[What the task requires]: Replace "Read more" with "Continue reading" throughout the data below, and write out every line again with nothing else changed. Omit the picture markers.

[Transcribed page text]
━━━━━━━━━━

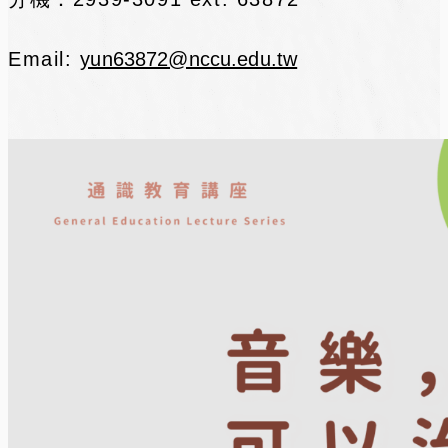
Email:
yun63872@nccu.edu.tw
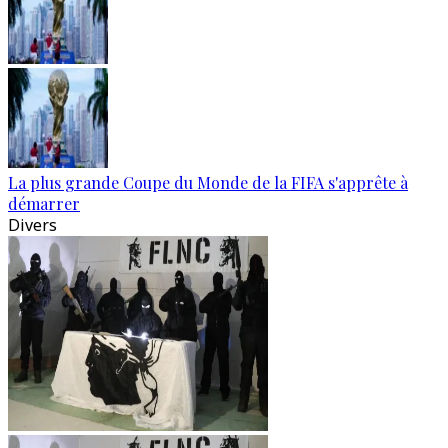
La plus grande Coupe du Monde de la FIFA s'apprête à
démarrer
Divers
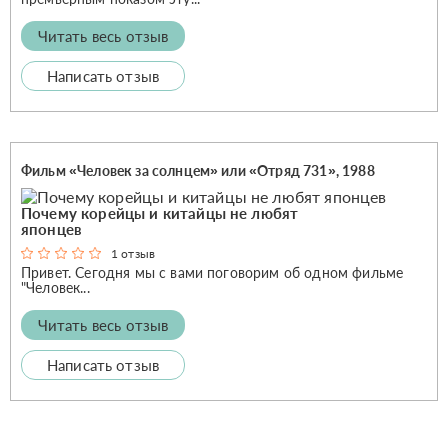
Читать весь отзыв
Написать отзыв
Фильм «Человек за солнцем» или «Отряд 731», 1988
Почему корейцы и китайцы не любят
японцев
1 отзыв
Привет. Сегодня мы с вами поговорим об одном фильме
"Человек...
Читать весь отзыв
Написать отзыв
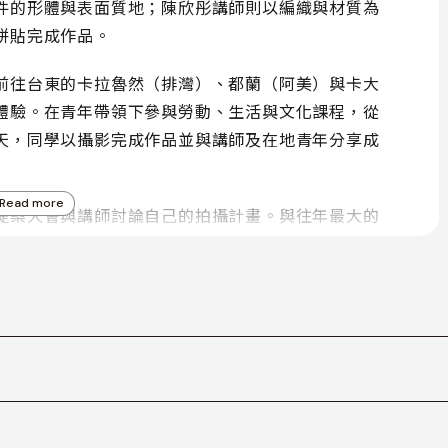
件的形體與表面質地；陳欣彤講師則以編織與材質為
拼貼完成作品。
前往台東的卡拉魯然（排灣）、都蘭（阿美）與卡大
體驗。在青年帶領下參與勞動、生活與文化課程，從
天，同學以攝影完成作品並與講師及在地青年分享成
Read more
提案大會與講師討論自己的拍攝計畫。與往年最大的
有同學的最終成果皆需以「攝影書」形式呈現。除了
安排攝影書製作工作坊，邀請長期研究攝影書的朱盈
學從影像整合到物理製作，完整理解攝影書的閱讀邏
後半年。然而也因本屆成果以攝影書為主要媒介，作
讓同學的創作在更專業、更廣泛的出版現場獲得交流與看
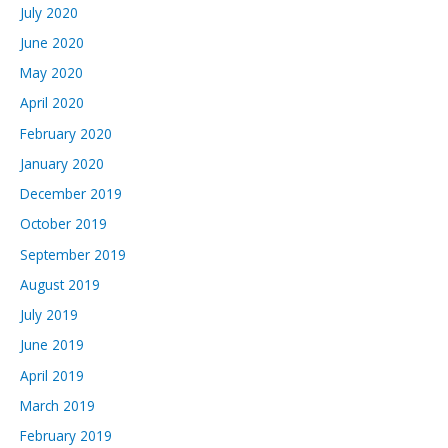
July 2020
June 2020
May 2020
April 2020
February 2020
January 2020
December 2019
October 2019
September 2019
August 2019
July 2019
June 2019
April 2019
March 2019
February 2019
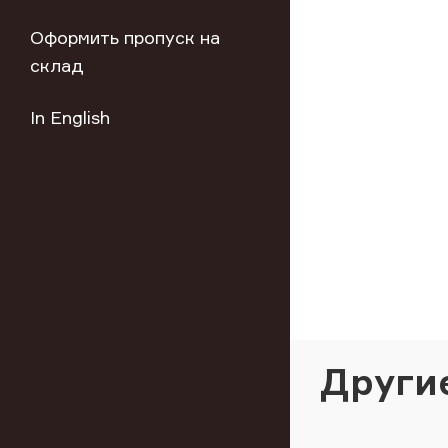
Оформить пропуск на
склад
In English
Други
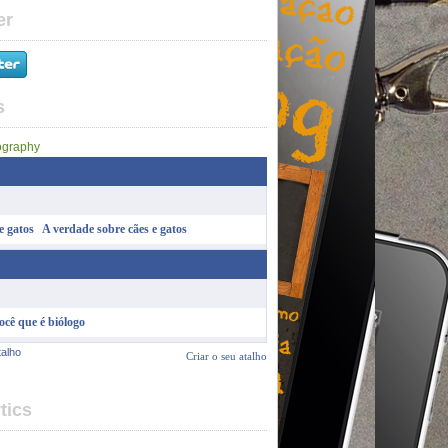
er
s
A verdade sobre cães e gatos
Criar o seu atalho
ocê que é biólogo
talho
Criar o seu atalho
tics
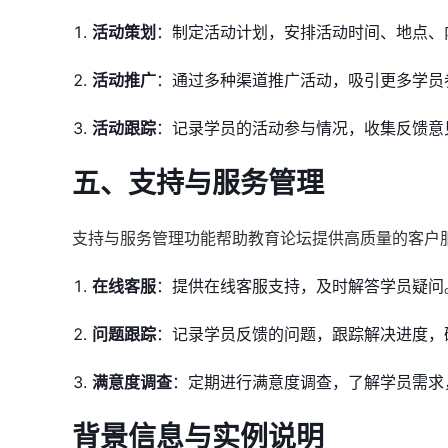
活动策划
：制定活动计划，安排活动时间、地点、
活动推广
：通过多种渠道推广活动，吸引更多学员
活动跟踪
：记录学员的活动参与情况，收集反馈意
五、支持与服务管理
支持与服务管理功能帮助教育论坛提供高质量的客户
在线客服
：提供在线客服支持，及时解答学员疑问
问题跟踪
：记录学员反馈的问题，跟踪解决进度，
满意度调查
：定期进行满意度调查，了解学员需求
背景信息与实例说明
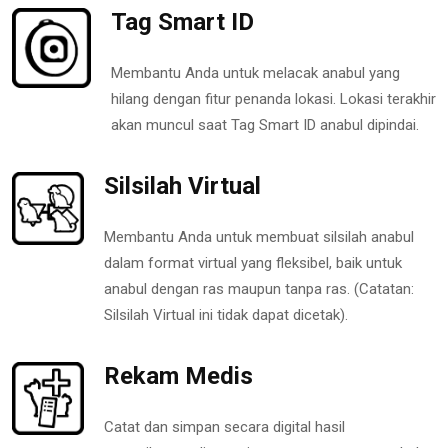
Tag Smart ID
Membantu Anda untuk melacak anabul yang
hilang dengan fitur penanda lokasi. Lokasi terakhir
akan muncul saat Tag Smart ID anabul dipindai.
Silsilah Virtual
Membantu Anda untuk membuat silsilah anabul
dalam format virtual yang fleksibel, baik untuk
anabul dengan ras maupun tanpa ras. (Catatan:
Silsilah Virtual ini tidak dapat dicetak).
Rekam Medis
Catat dan simpan secara digital hasil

━━━━━━━━━━

[Reply]:
Email:
yun63872@nccu.edu.tw
La plus grande Coupe du Monde de la FIFA s'apprête à
démarrer
Divers
Читать весь отзыв
Написать отзыв
Фильм «Человек за солнцем» или «Отряд 731», 1988
Почему корейцы и китайцы не любят
японцев
1 отзыв
Привет. Сегодня мы с вами поговорим об одном фильме
"Человек...
Читать весь отзыв
Написать отзыв
件的形體與表面質地；陳欣彤講師則以編織與材質為
拼貼完成作品。
前往台東的卡拉魯然（排灣）、都蘭（阿美）與卡大
體驗。在青年帶領下參與勞動、生活與文化課程，從
天，同學以攝影完成作品並與講師及在地青年分享成
Continue reading
提案大會與講師討論自己的拍攝計畫。與往年最大的
有同學的最終成果皆需以「攝影書」形式呈現。除了
安排攝影書製作工作坊，邀請長期研究攝影書的朱盈
學從影像整合到物理製作，完整理解攝影書的閱讀邏
後半年。然而也因本屆成果以攝影書為主要媒介，作
讓同學的創作在更專業、更廣泛的出版現場獲得交流與看
July 2020
June 2020
May 2020
April 2020
February 2020
January 2020
December 2019
October 2019
September 2019
August 2019
July 2019
June 2019
April 2019
March 2019
February 2019
Оформить пропуск на
склад
In English
Други
er
s
A verdade sobre cães e gatos
Criar o seu atalho
ocê que é biólogo
talho
Criar o seu atalho
tics
活动策划
：制定活动计划，安排活动时间、地点、
活动推广
：通过多种渠道推广活动，吸引更多学员
活动跟踪
：记录学员的活动参与情况，收集反馈意
五、支持与服务管理
支持与服务管理功能帮助教育论坛提供高质量的客户
在线客服
：提供在线客服支持，及时解答学员疑问
问题跟踪
：记录学员反馈的问题，跟踪解决进度，
满意度调查
：定期进行满意度调查，了解学员需求
背景信息与实例说明
Tag Smart ID
Membantu Anda untuk melacak anabul yang
hilang dengan fitur penanda lokasi. Lokasi terakhir
akan muncul saat Tag Smart ID anabul dipindai.
Silsilah Virtual
Membantu Anda untuk membuat silsilah anabul
dalam format virtual yang fleksibel, baik untuk
anabul dengan ras maupun tanpa ras. (Catatan:
Silsilah Virtual ini tidak dapat dicetak).
Rekam Medis
Catat dan simpan secara digital hasil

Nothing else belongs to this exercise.